Bogus Studies & Unfounded Data: A Warning

Repeat the same mistaken data enough times and people start believing it. If you’re active in policy or a reporter and think any of these are accurate, please email me for primary sources. I’m writing this quick note because two respected groups just sent to me stuff I know is wrong.

There is a large, measurable cost to Internet shutdowns. If you can send your birthday gift a few days later or catch up two days of missed lessons, the Brookings report falls apart.

Connecting more people to the Internet has large economic benefits. Senior economists, including one now at Harvard, debunked this in 2009 in D.C. 

The Internet has no economic downsides. Tell that to the store owner who went broke because he couldn’t compete with giant Amazon. About a third of the world’s newspaper reporters lost their jobs. Almost all claims about “economic benefits” leave out the negative.

False Claims about Internet Benefits

If any of this is wrong, please email me. In particular, if you find solid primary data that says otherwise, please send it to daveb@dslprime.com. I make many mistakes, as the butler said.

Cost of economic shutdowns. “Internet shutdowns cost countries $2.4 billion last year,” writes Darrell West of Brookings. He takes (inflated) estimates of the economic contribution of the Internet and divides them by the number of days the net is out. As he acknowledged when I asked, he includes activities that could be performed just as well the next day, saying he doesn’t know how to measure them. I would guess his figure should be reduced by 70-90%. At the minimum, the work should be corrected to prominently indicate his figure is not an accurate measure of the cost. He hasn’t corrected the error despite three requests. The Deloitte work has a similar problem.

Connecting more people to the Internet has large economic benefits. Ask yourself: Is checking Facebook, glancing at the news, and watching porn, or looking up a recipe likely to have a big economic effect. Those are the kind of things most people do on the net. Those get computer science degrees 8,000 miles away from Georgia Tech are a small minority.

Video calling your mother 12,000 miles away is a good thing. So is relieving the tedium of housebound elderly with video and things to read. Organizing everything from bowling leagues to political protests is much easier. Maybe reading Net Policy News is a good thing. 

The total economic impact seems to be too small to measure in the most careful studies. I’ve earned my living since 1999 writing about the Internet and wish there was a big economic benefit. It’s not in the data.

Anyone with common sense can see that growth has fallen most places despite a remarkable increase in Internet users. Productivity plummeted after 2005 as the worldwide Internet growth accelerated.
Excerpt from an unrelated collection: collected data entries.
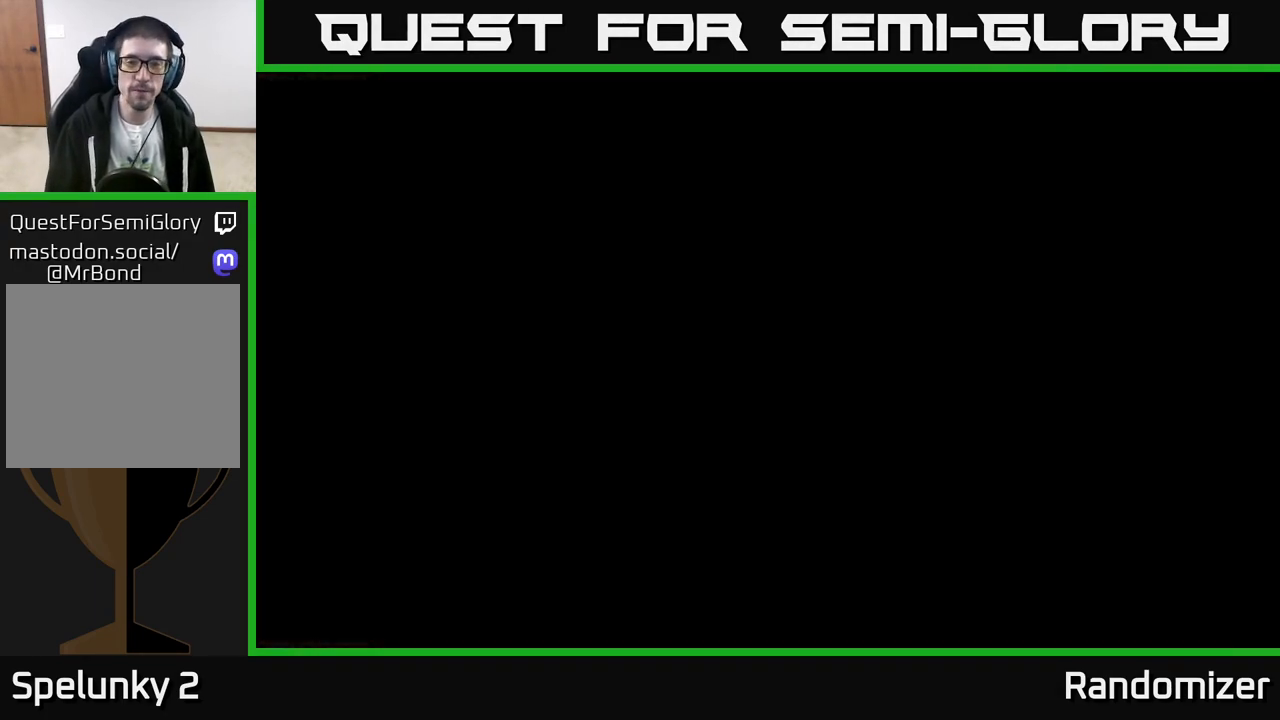
{"buttons": [], "left_stick": "center", "events": []}
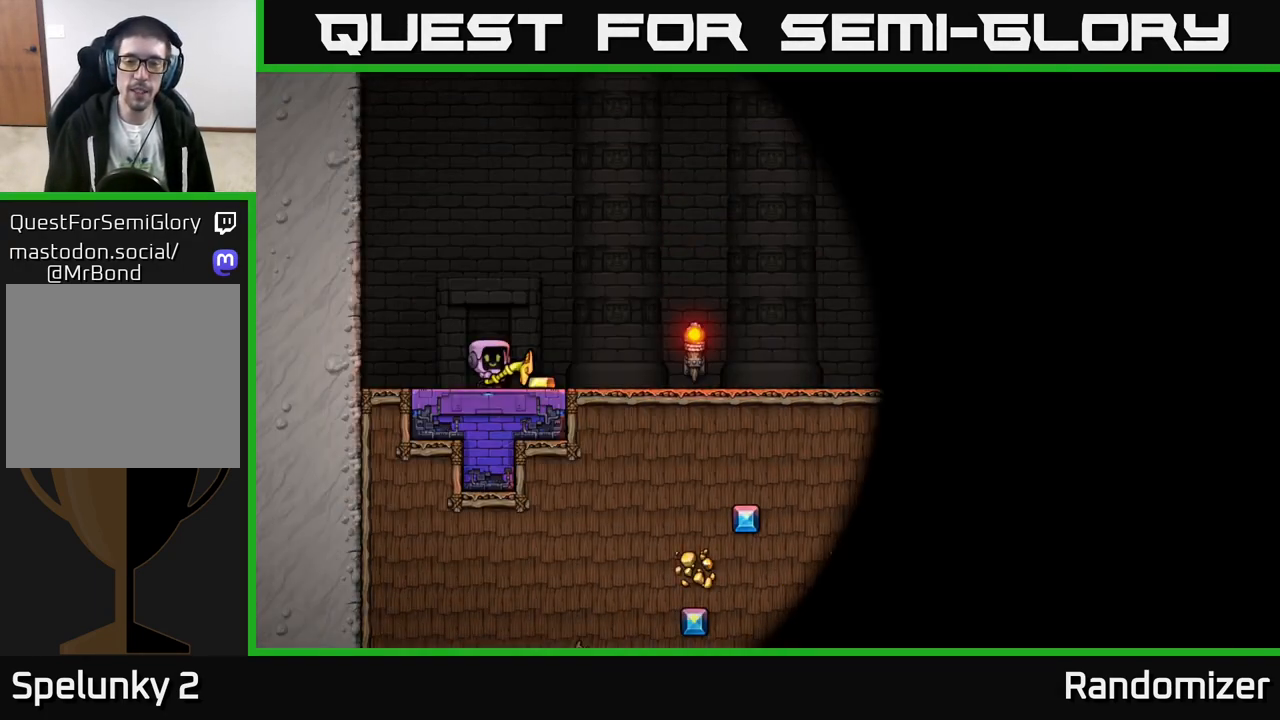
{"buttons": [], "left_stick": "center", "events": []}
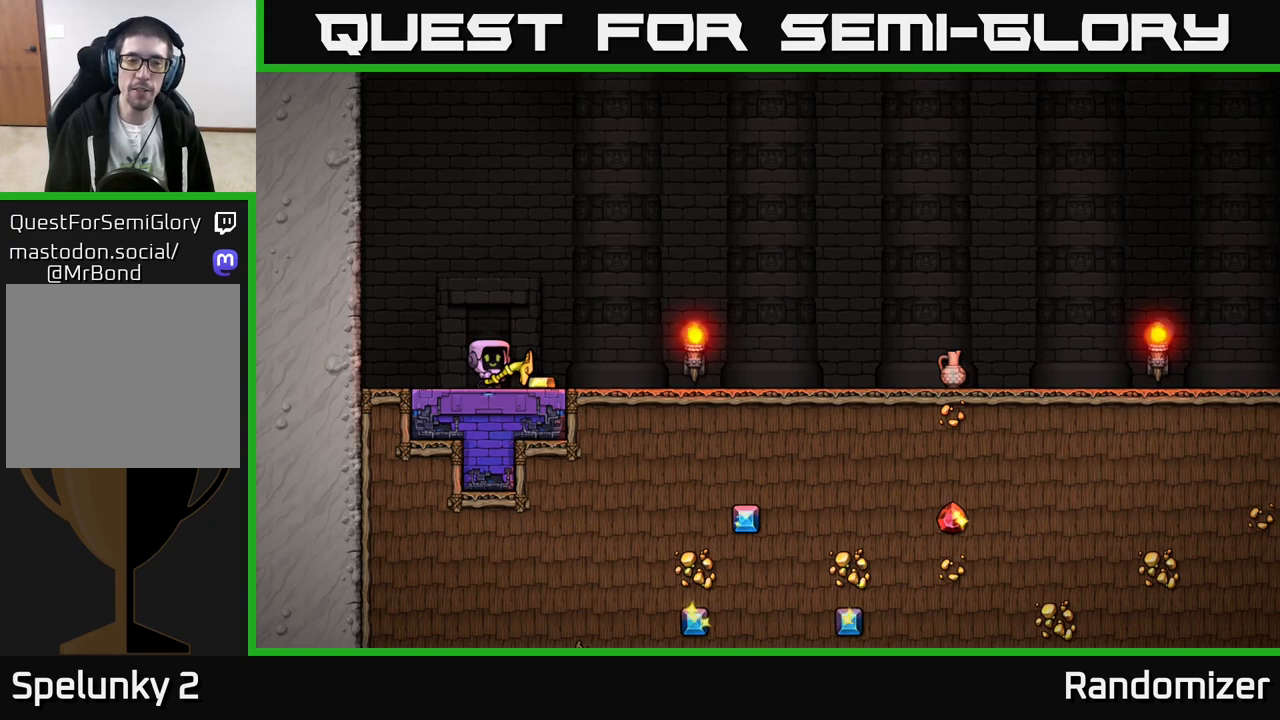
{"buttons": [], "left_stick": "right", "events": [[450, "left_stick", "right"]]}
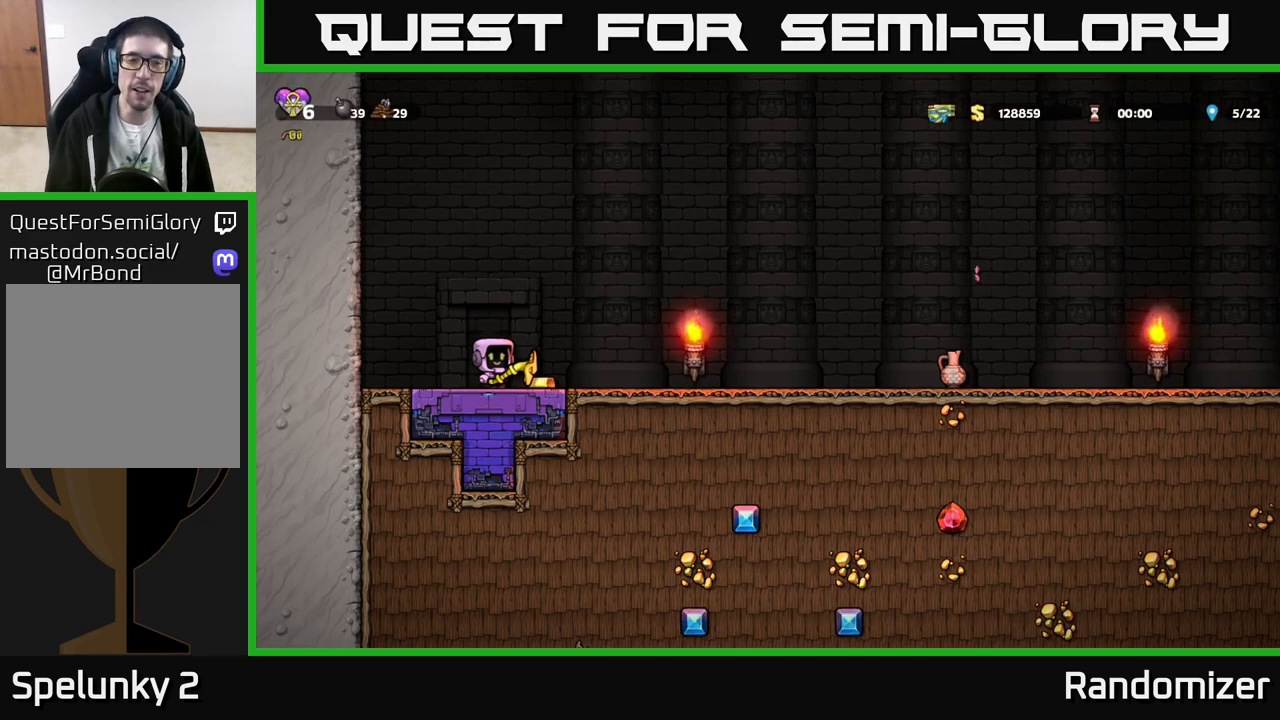
{"buttons": [], "left_stick": "right", "events": []}
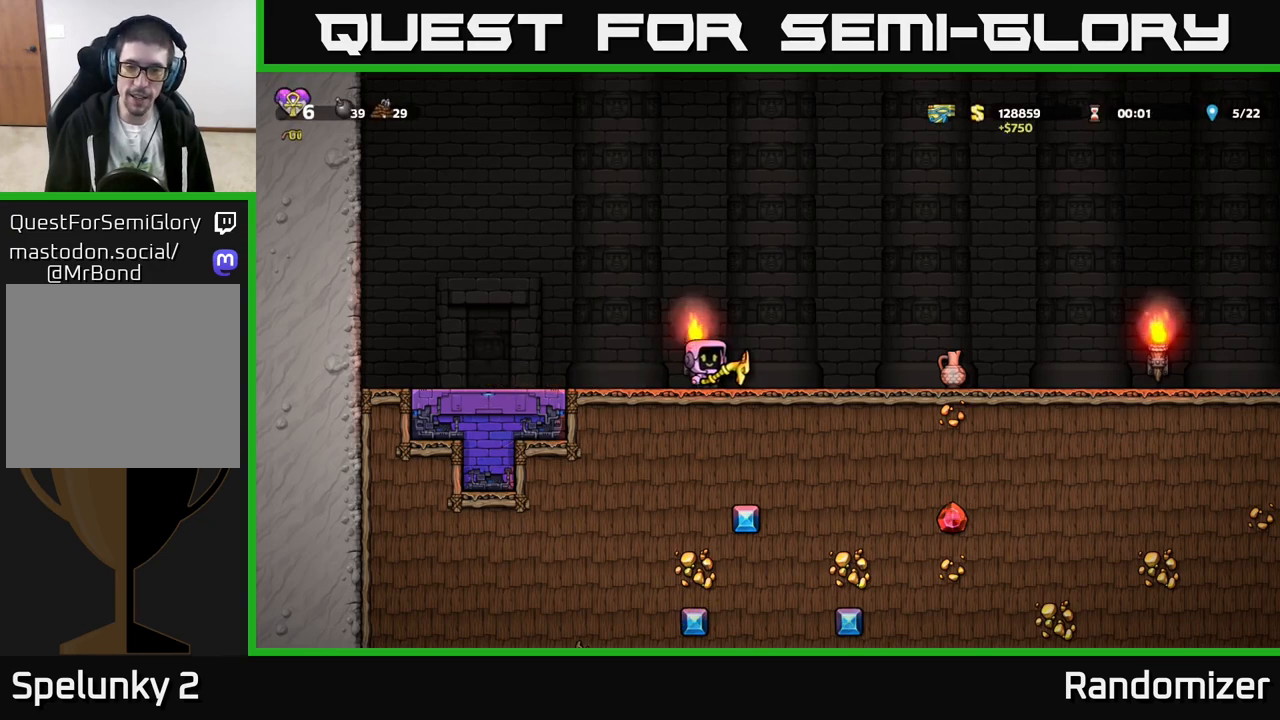
{"buttons": [], "left_stick": "center", "events": [[117, "left_stick", "center"], [333, "X", "down"], [383, "X", "up"]]}
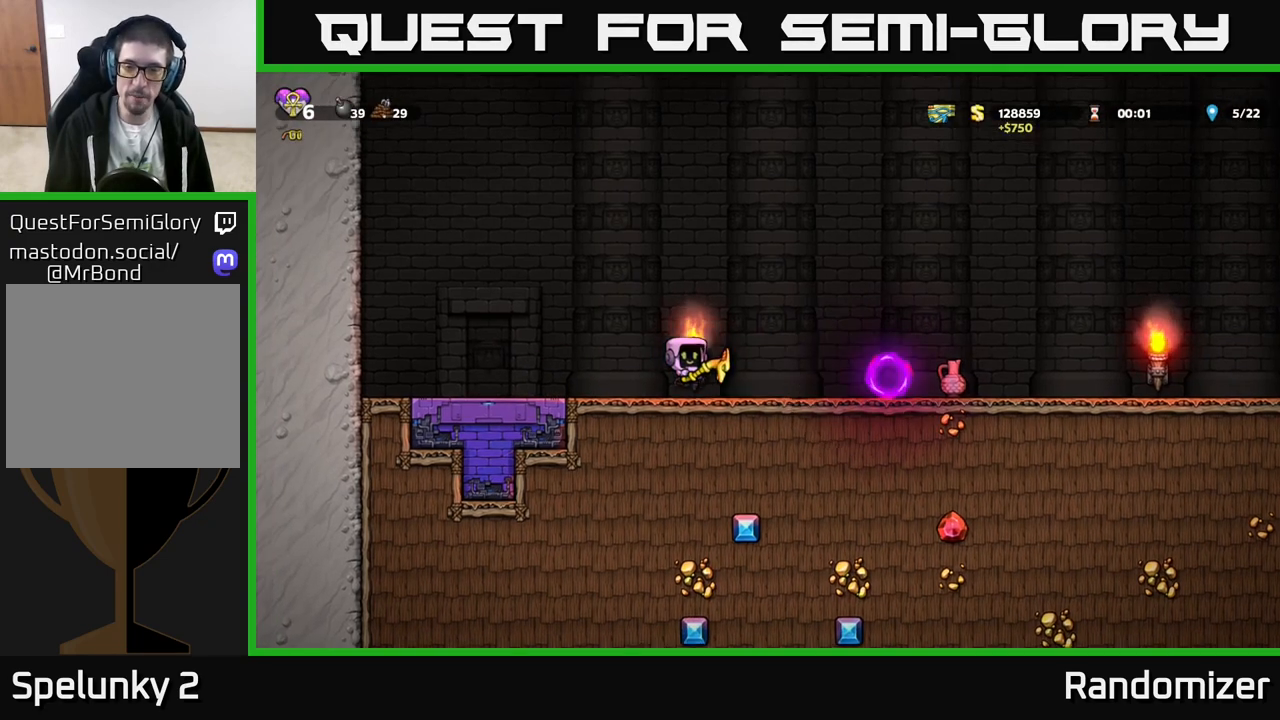
{"buttons": [], "left_stick": "left", "events": [[450, "left_stick", "left"]]}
Just one example: India, one of the fastest growing economies, has lagged far behind in Internet use until the last year or two.

The many claims otherwise, when examined, range from statistically weak to total garbage. Nearly all the positive claims do not account for a likely confounding variable: investors in broadband networks are usually not stupid. They will build where the economic prospects are most attractive, such as areas likely to grow fast.

The dozen+ I’ve checked ignore basic statistical principles. This shouldn’t be surprising. Stanford Professor Ioannidis founded about half the work in leading medical journals didn’t hold up. His now classic 2005 paper, Why Most Published Research Findings Are False, is an inspiration for evidence-based medicine. We need evidenced-based policy as well. 

Shane Greenstein, now at Harvard, did a study that concluded then prominent claims of benefit had to be reduced by about 90%. He presented the work at a Columbia event in D.C. where Bob Crandall & Scott Wallsten generally agreed. A 2016 World Bank report should have put this to rest. “The Internet has not resulted in successful development. … The broader benefits of higher growth, more jobs, and better services have fallen short.” 

I could go on nearly forever and have at great length over a decade. The will to believe – and financial interests – keeps this bs going.

There are no downsides to the Internet. Most of us agree that on balance the Internet is a good thing. I strongly support expanding it. But when you try to measure the impact, you must include both the positive and many negative factors. Store clerks lose their jobs to e-commerce; reporters to news outlets on the web; radiologists in the U.S. report an income drop as cheaper doctors in India read more xrays. 

Columbia Professor Raul Katz is one of the few to have incorporated both upsides and downsides in his work. In a 2009 work, he began by acknowledging we don’t have accurate measures for many factors. He built seven different scenarios for the return on investing in broadband infrastructure based on different assumptions. 

One of the seven scenarios actually found a economic decline with broadband because so much commerce and so many jobs left the territory. I think one of the positive scenarios is more likely but neither Raul nor I have seen enough data to be confident.